Faire valoir la coopération avec Le Havre
Le plan stratégique de 2009 engageait déjà le port à se diversifier, à accélérer dans le conteneur, la logistique. Mais travaillant pour son hinterland, le port de Nantes Saint-Nazaire en supporte toutes les limites. En particulier dans le conteneur où il continue d’être fortement concurrencé par celui du Havre. Faire valoir la coopération avec Le Havre, pour faire prévaloir le transport maritime sur le routier, reste pour Nantes Saint-Nazaire un défi permanent. Surtout quand l’écotaxe est abandonnée et que l’A84 entre Rennes et Caen est gratuite.

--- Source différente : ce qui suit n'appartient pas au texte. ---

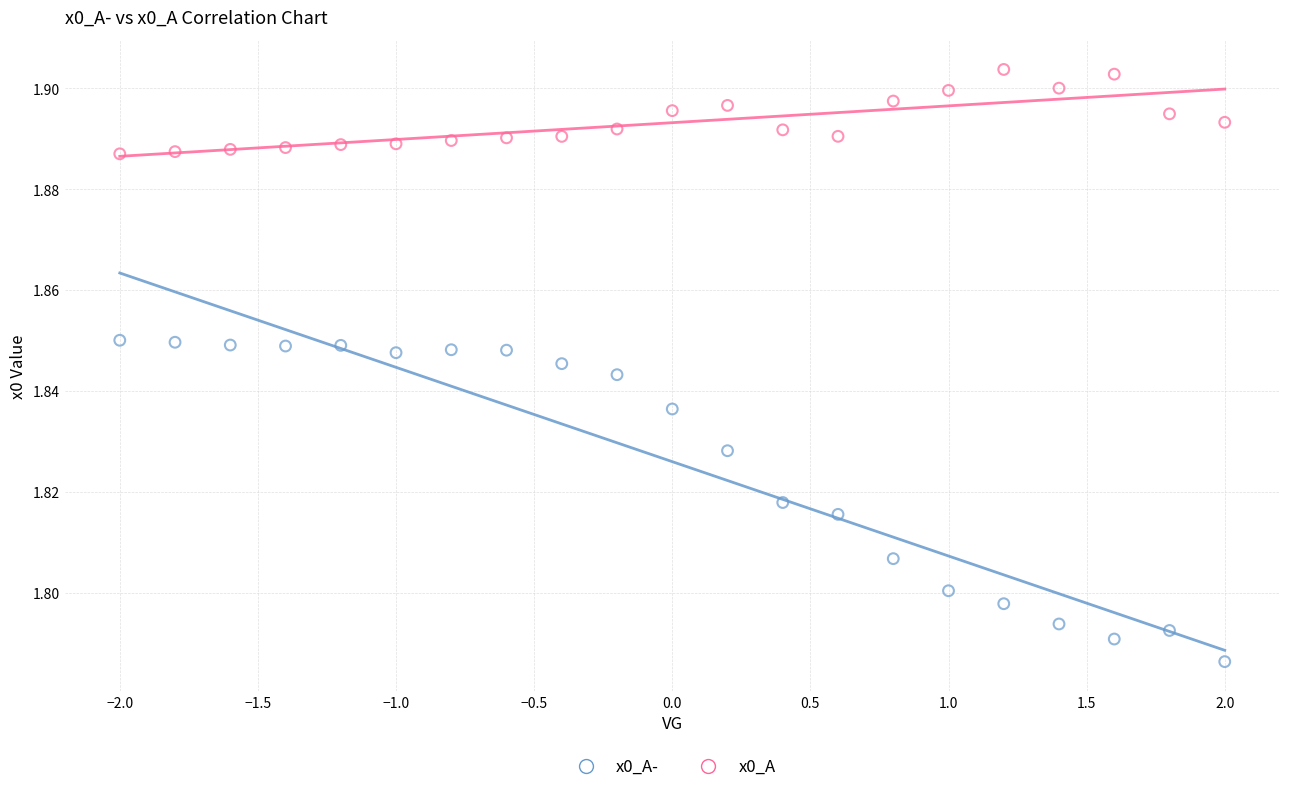

Across all data points, what is the range of X values (max minus min)?

4.0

Dans cette diversification, les axes retenus pour le plan stratégique 2015 annoncent une nouvelle étape: être au cœur des filières actuelles et émergentes; garantir la performance de l’outil industriel portuaire; conduire une politique partagée de développement durable des espaces portuaires estuariens. Le champ est vaste et centré sur l’industrie.

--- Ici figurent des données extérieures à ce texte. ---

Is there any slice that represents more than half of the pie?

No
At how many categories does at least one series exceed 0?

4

Mais, pour accueillir de nouvelles industries, le port manque d’espace. Après avoir renoncé à s’étendre par l’est, à Donges-Est, en 2009, du fait de l’opposition des mouvements environnementalistes, il négocie à nouveau une extension du même ordre, 50 ha, par l’ouest, à la vasière de Méan (encore appelée Grand Tourteau), au pied du pont de Saint-Nazaire. L’un de ses plus grands défis est de trouver cette fois une entente. Et dans le fond, de se transformer en acteur de l’écologie de l’estuaire.

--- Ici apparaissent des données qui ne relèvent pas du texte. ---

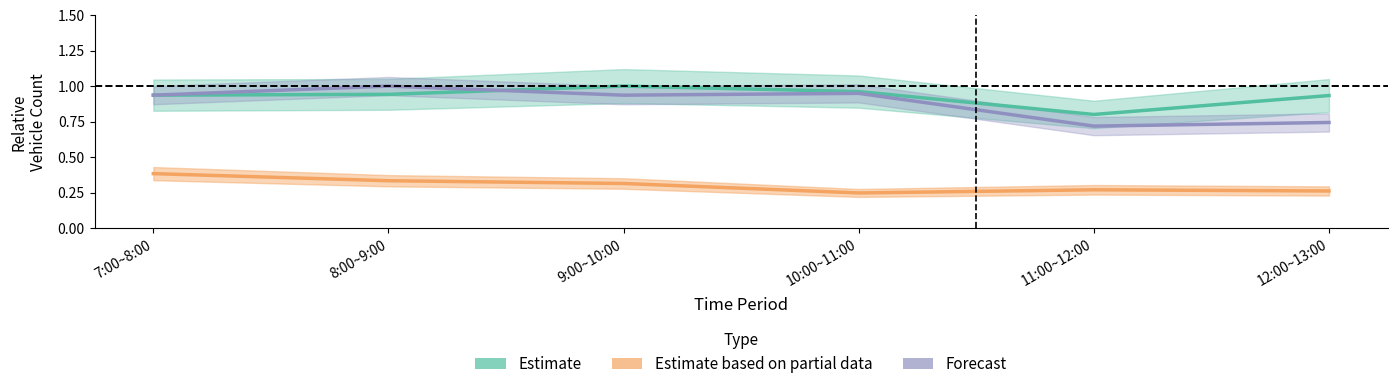

Which has a higher value, 11:00~12:00 or 10:00~11:00?

10:00~11:00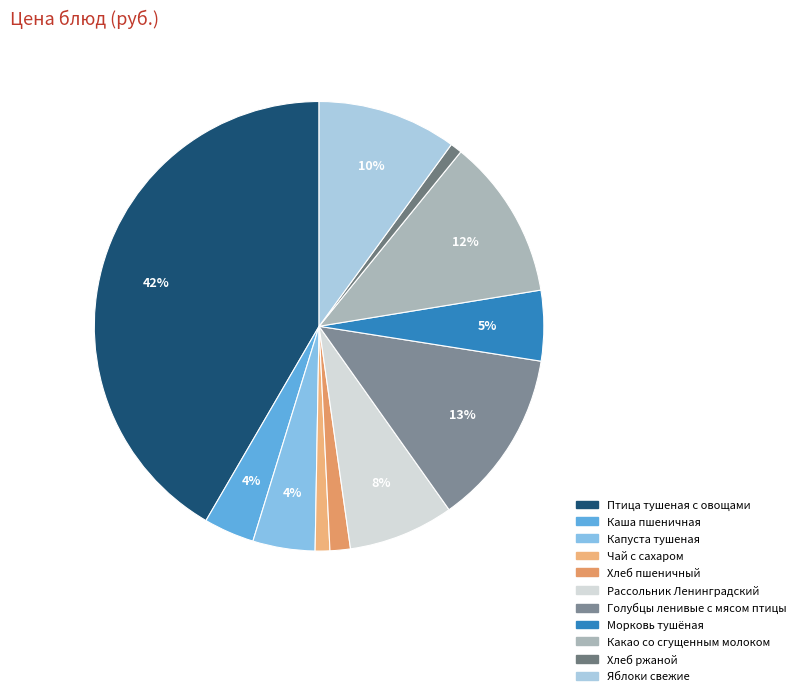

What percentage is NOT represented by Рассольник Ленинградский?

92.4%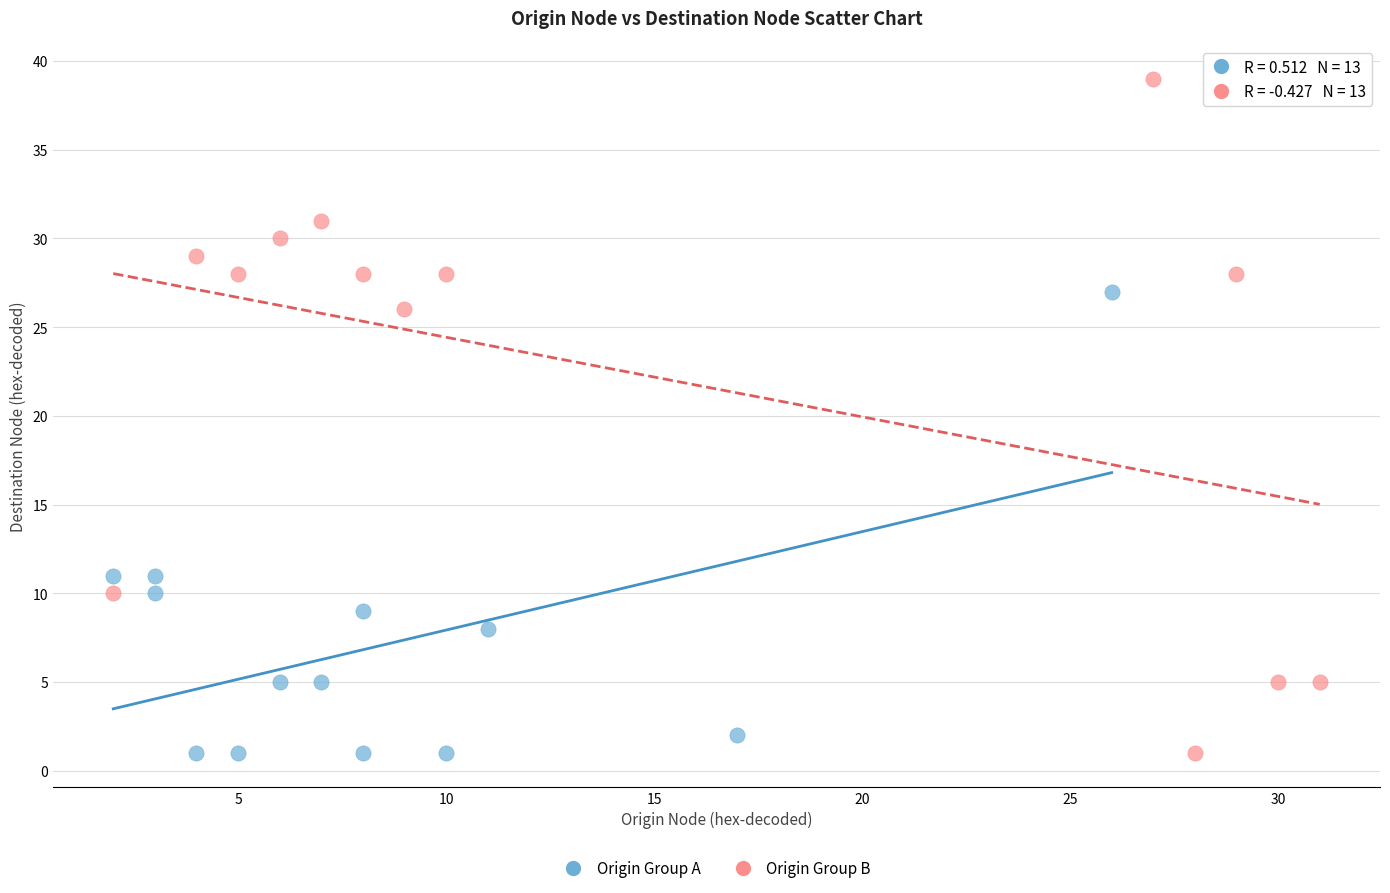

Which series reaches the maximum Y coordinate?

Origin Group B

Mais au-delà de ce nouveau cap se pose la question des moyens dont le port dispose réellement. Non seulement la décroissance déstabilise le budget du GPMNSN. Il est « tangent », même si les droits portuaires continuent d’augmenter (de « trois fois l’inflation », pointent la place portuaire). Le port se trouve pris en tenaille entre ses dotations de dragage en provenance de l’État en baisse de 20 %, le coût de l’accompagnement social de la réforme portuaire qui pèse encore sur les comptes pendant quelques années, sa propre structure sociale de port national et ses charges d’investissement pour relancer l’activité. L’un de ses défis consiste à revoir son « modèle économique ». En particulier, de moins compter, côté recettes, sur les flux de marchandises et davantage sur la location de ses espaces portuaires.
La question est aussi posée de trouver les moyens de la relance et d’un certain volontarisme. C’est pourquoi Francis Bertolotti, président du conseil de surveillance, avance une proposition audacieuse. Il demande à l’État de faire entrer les collectivités territoriales au capital du GPMNSN. Dans les faits, elles sont déjà partenaires. Elles subventionnent les projets portuaires. Mais Francis Bertolotti veut accélérer le pas, en suggérant un développement davantage partagé dans le cas, comme dans l’estuaire de la Loire, d’un port de second rang. Choisir ou non ce schéma fait aussi partie des choix à faire au cours des prochaines années.